How to complete this task: What you print should match the entries exactly, only without the pictures.

Data to use:
++++++++
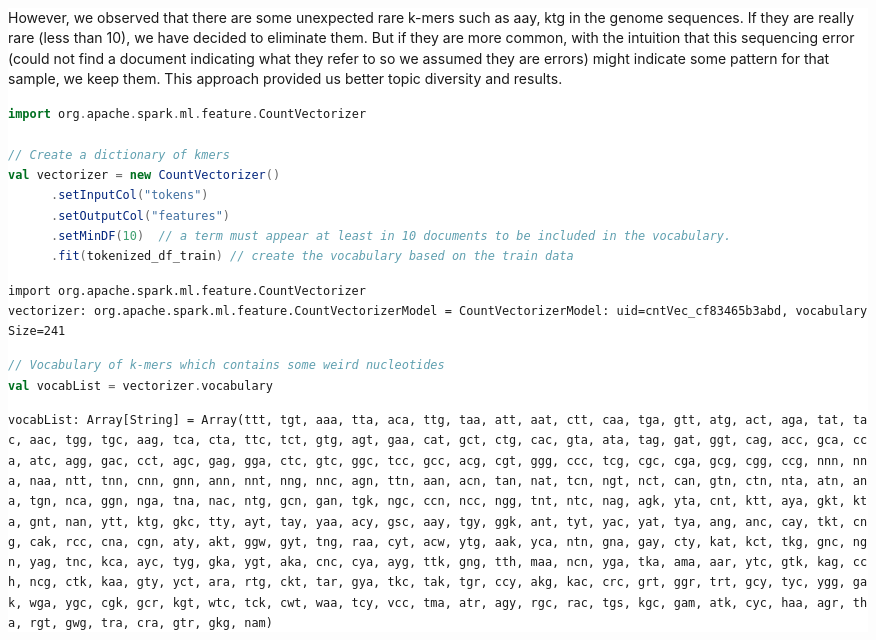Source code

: </div>

</div>

<div class="cell markdown">

However, we observed that there are some unexpected rare k-mers such as aay, ktg in the genome sequences. If they are really rare (less than 10), we have decided to eliminate them. But if they are more common, with the intuition that this sequencing error (could not find a document indicating what they refer to so we assumed they are errors) might indicate some pattern for that sample, we keep them. This approach provided us better topic diversity and results.

</div>

<div class="cell code" execution_count="1" scrolled="false">

``` scala
import org.apache.spark.ml.feature.CountVectorizer

// Create a dictionary of kmers
val vectorizer = new CountVectorizer()
      .setInputCol("tokens")
      .setOutputCol("features")
      .setMinDF(10)  // a term must appear at least in 10 documents to be included in the vocabulary.
      .fit(tokenized_df_train) // create the vocabulary based on the train data
```

<div class="output execute_result plain_result" execution_count="1">

    import org.apache.spark.ml.feature.CountVectorizer
    vectorizer: org.apache.spark.ml.feature.CountVectorizerModel = CountVectorizerModel: uid=cntVec_cf83465b3abd, vocabularySize=241

</div>

</div>

<div class="cell code" execution_count="1" scrolled="false">

``` scala
// Vocabulary of k-mers which contains some weird nucleotides
val vocabList = vectorizer.vocabulary
```

<div class="output execute_result plain_result" execution_count="1">

    vocabList: Array[String] = Array(ttt, tgt, aaa, tta, aca, ttg, taa, att, aat, ctt, caa, tga, gtt, atg, act, aga, tat, tac, aac, tgg, tgc, aag, tca, cta, ttc, tct, gtg, agt, gaa, cat, gct, ctg, cac, gta, ata, tag, gat, ggt, cag, acc, gca, cca, atc, agg, gac, cct, agc, gag, gga, ctc, gtc, ggc, tcc, gcc, acg, cgt, ggg, ccc, tcg, cgc, cga, gcg, cgg, ccg, nnn, nna, naa, ntt, tnn, cnn, gnn, ann, nnt, nng, nnc, agn, ttn, aan, acn, tan, nat, tcn, ngt, nct, can, gtn, ctn, nta, atn, ana, tgn, nca, ggn, nga, tna, nac, ntg, gcn, gan, tgk, ngc, ccn, ncc, ngg, tnt, ntc, nag, agk, yta, cnt, ktt, aya, gkt, kta, gnt, nan, ytt, ktg, gkc, tty, ayt, tay, yaa, acy, gsc, aay, tgy, ggk, ant, tyt, yac, yat, tya, ang, anc, cay, tkt, cng, cak, rcc, cna, cgn, aty, akt, ggw, gyt, tng, raa, cyt, acw, ytg, aak, yca, ntn, gna, gay, cty, kat, kct, tkg, gnc, ngn, yag, tnc, kca, ayc, tyg, gka, ygt, aka, cnc, cya, ayg, ttk, gng, tth, maa, ncn, yga, tka, ama, aar, ytc, gtk, kag, cch, ncg, ctk, kaa, gty, yct, ara, rtg, ckt, tar, gya, tkc, tak, tgr, ccy, akg, kac, crc, grt, ggr, trt, gcy, tyc, ygg, gak, wga, ygc, cgk, gcr, kgt, wtc, tck, cwt, waa, tcy, vcc, tma, atr, agy, rgc, rac, tgs, kgc, gam, atk, cyc, haa, agr, tha, rgt, gwg, tra, cra, gtr, gkg, nam)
++++++++
Problem solution:
Source code

: </div>

</div>

<div class="cell markdown">

However, we observed that there are some unexpected rare k-mers such as aay, ktg in the genome sequences. If they are really rare (less than 10), we have decided to eliminate them. But if they are more common, with the intuition that this sequencing error (could not find a document indicating what they refer to so we assumed they are errors) might indicate some pattern for that sample, we keep them. This approach provided us better topic diversity and results.

</div>

<div class="cell code" execution_count="1" scrolled="false">

``` scala
import org.apache.spark.ml.feature.CountVectorizer

// Create a dictionary of kmers
val vectorizer = new CountVectorizer()
      .setInputCol("tokens")
      .setOutputCol("features")
      .setMinDF(10)  // a term must appear at least in 10 documents to be included in the vocabulary.
      .fit(tokenized_df_train) // create the vocabulary based on the train data
```

<div class="output execute_result plain_result" execution_count="1">

    import org.apache.spark.ml.feature.CountVectorizer
    vectorizer: org.apache.spark.ml.feature.CountVectorizerModel = CountVectorizerModel: uid=cntVec_cf83465b3abd, vocabularySize=241

</div>

</div>

<div class="cell code" execution_count="1" scrolled="false">

``` scala
// Vocabulary of k-mers which contains some weird nucleotides
val vocabList = vectorizer.vocabulary
```

<div class="output execute_result plain_result" execution_count="1">

    vocabList: Array[String] = Array(ttt, tgt, aaa, tta, aca, ttg, taa, att, aat, ctt, caa, tga, gtt, atg, act, aga, tat, tac, aac, tgg, tgc, aag, tca, cta, ttc, tct, gtg, agt, gaa, cat, gct, ctg, cac, gta, ata, tag, gat, ggt, cag, acc, gca, cca, atc, agg, gac, cct, agc, gag, gga, ctc, gtc, ggc, tcc, gcc, acg, cgt, ggg, ccc, tcg, cgc, cga, gcg, cgg, ccg, nnn, nna, naa, ntt, tnn, cnn, gnn, ann, nnt, nng, nnc, agn, ttn, aan, acn, tan, nat, tcn, ngt, nct, can, gtn, ctn, nta, atn, ana, tgn, nca, ggn, nga, tna, nac, ntg, gcn, gan, tgk, ngc, ccn, ncc, ngg, tnt, ntc, nag, agk, yta, cnt, ktt, aya, gkt, kta, gnt, nan, ytt, ktg, gkc, tty, ayt, tay, yaa, acy, gsc, aay, tgy, ggk, ant, tyt, yac, yat, tya, ang, anc, cay, tkt, cng, cak, rcc, cna, cgn, aty, akt, ggw, gyt, tng, raa, cyt, acw, ytg, aak, yca, ntn, gna, gay, cty, kat, kct, tkg, gnc, ngn, yag, tnc, kca, ayc, tyg, gka, ygt, aka, cnc, cya, ayg, ttk, gng, tth, maa, ncn, yga, tka, ama, aar, ytc, gtk, kag, cch, ncg, ctk, kaa, gty, yct, ara, rtg, ckt, tar, gya, tkc, tak, tgr, ccy, akg, kac, crc, grt, ggr, trt, gcy, tyc, ygg, gak, wga, ygc, cgk, gcr, kgt, wtc, tck, cwt, waa, tcy, vcc, tma, atr, agy, rgc, rac, tgs, kgc, gam, atk, cyc, haa, agr, tha, rgt, gwg, tra, cra, gtr, gkg, nam)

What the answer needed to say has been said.